Originally published for IBM PC compatibles, ports to the Amiga and Mac by MicroMagic were released in 1991.

==Reception==

Gameplay reviews were mixed. Computer Gaming Worlds editors commended the game's designers for creating "a universe with so many cultures, personalities, options and plot twists that it is easy for players to suspend their disbelief". A 1994 survey in the survey of strategic space games set in the year 2000 and later gave the game four stars out of five, stating that it was "still a good buy if you can find it used or in a bargain bin". Amiga Action wrote that "the blend of RPG style gameplay and space trading is unparalleled and should appeal to most". Reviewer Matt Regan wrote in CU Amiga that "the game is let down by its fundamental lack of excitement; there's no sense of urgency or even a feeling of frontier exploration. The party just plods on, trading, communicating, and gathering information and this gets tiresome as soon as the novelty of the system wears off". Dragon reviewers Hartley, Patricia, and Kirk Lesser gave the game 3 out of 5 stars.

The game's graphics and sound also received a mixed reception. Chris Lombardi wrote in Computer Gaming World that "the game's graphics are very strong, and in many ways improved over the original game". Info praised the "exceptionally good" music and sound in the game's Amiga version. Amiga Action wrote that the "graphics and sound remain fairly prehistoric" and CU Amigas reviewer stated that the "run-of-the-mill visual effects and music" must be "accessed from the disk every time certain actions are performed" (resulting in sluggish performance).

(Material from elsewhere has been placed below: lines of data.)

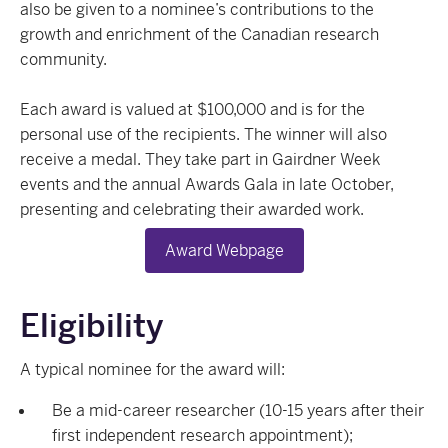
also be given to a nominee’s contributions to the
growth and enrichment of the Canadian research
community.
Each award is valued at $100,000 and is for the
personal use of the recipients. The winner will also
receive a medal. They take part in Gairdner Week
events and the annual Awards Gala in late October,
presenting and celebrating their awarded work.
Award Webpage
Eligibility
A typical nominee for the award will:
Be a mid-career researcher (10-15 years after their
first independent research appointment);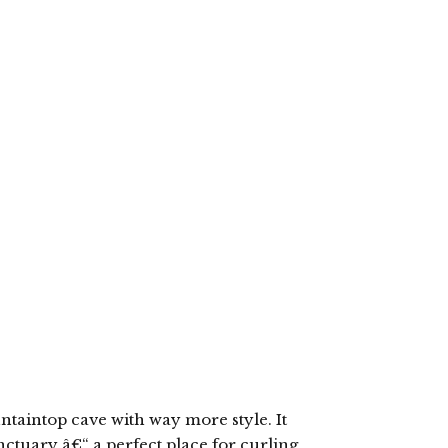
ntaintop cave with way more style. It
nctuary â€“ a perfect place for curling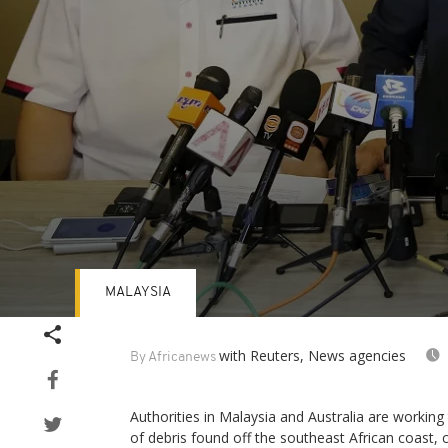
MALAYSIA
Volume
90%
with Reuters, News agencies
By Africanews
Authorities in Malaysia and Australia are working
of debris found off the southeast African coast,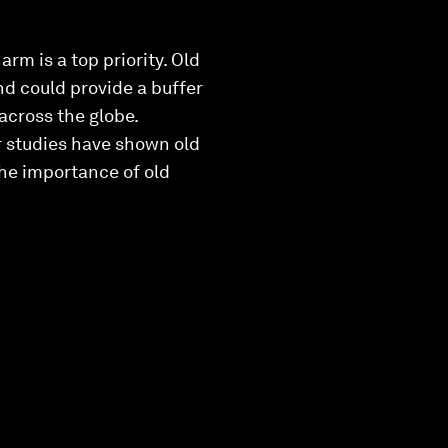
rm is a top priority. Old
nd could provide a buffer
across the globe.
r studies have shown old
the importance of old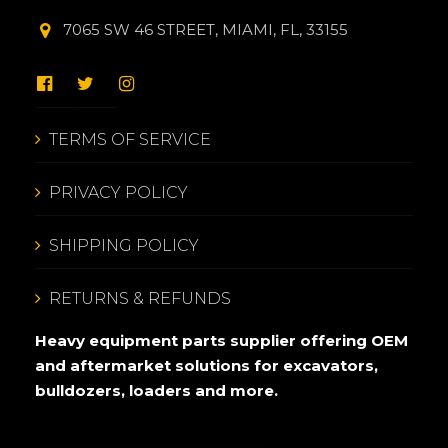
7065 SW 46 STREET, MIAMI, FL, 33155
TERMS OF SERVICE
PRIVACY POLICY
SHIPPING POLICY
RETURNS & REFUNDS
Heavy equipment parts supplier offering OEM
and aftermarket solutions for excavators,
bulldozers, loaders and more.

Handling of copy-protection and saved games received some criticism. Infos reviewer criticized "a setup process that takes far too long" and a "starchart-lookup copy protection scheme that is poorly done". Only one save game position is provided and that becomes unusable if the game ends with the spaceship's entire crew being killed. Players have to maintain backups of their game files on a separate disk or in another file directory to be able to continue in the game should such a scenario unfold. Computer Gaming World wrote that this design decision was deliberately made "to create more realistic play and avoid what some call 'unethical gaming' (saving after every advancement and rebooting after every error). Despite the supporting ideology, it is actually a pain". In November 1996, the magazine ranked Starflight 2 in sixth place in a list of the "least rewarding endings of all time" for this reason.

Computer Gaming World awarded Starflight 2 their role-playing game of the year award in September 1990. The magazine's editors wrote that it "offers ample reward for exploration, utilizing curiosity, managing resources and carefully handling trade and negotiation. It expands the notion of role-playing beyond the traditional limits of computer games".

Review scores
| Publication | Score |
|---|---|
| Computer Gaming World | 4/5 |
| Dragon | 3/5 |

Award
| Publication | Award |
|---|---|
| Computer Gaming World | 1990 RPG of the Year |

==Legacy==
An unofficial sequel, Protostar, was published in 1993.

In November 2011, Electronic Arts re-released a compilation of both Starflight games through GOG.com.

Starflight 3 went through an unsuccessful crowdfunding campaign in 2018 on Fig.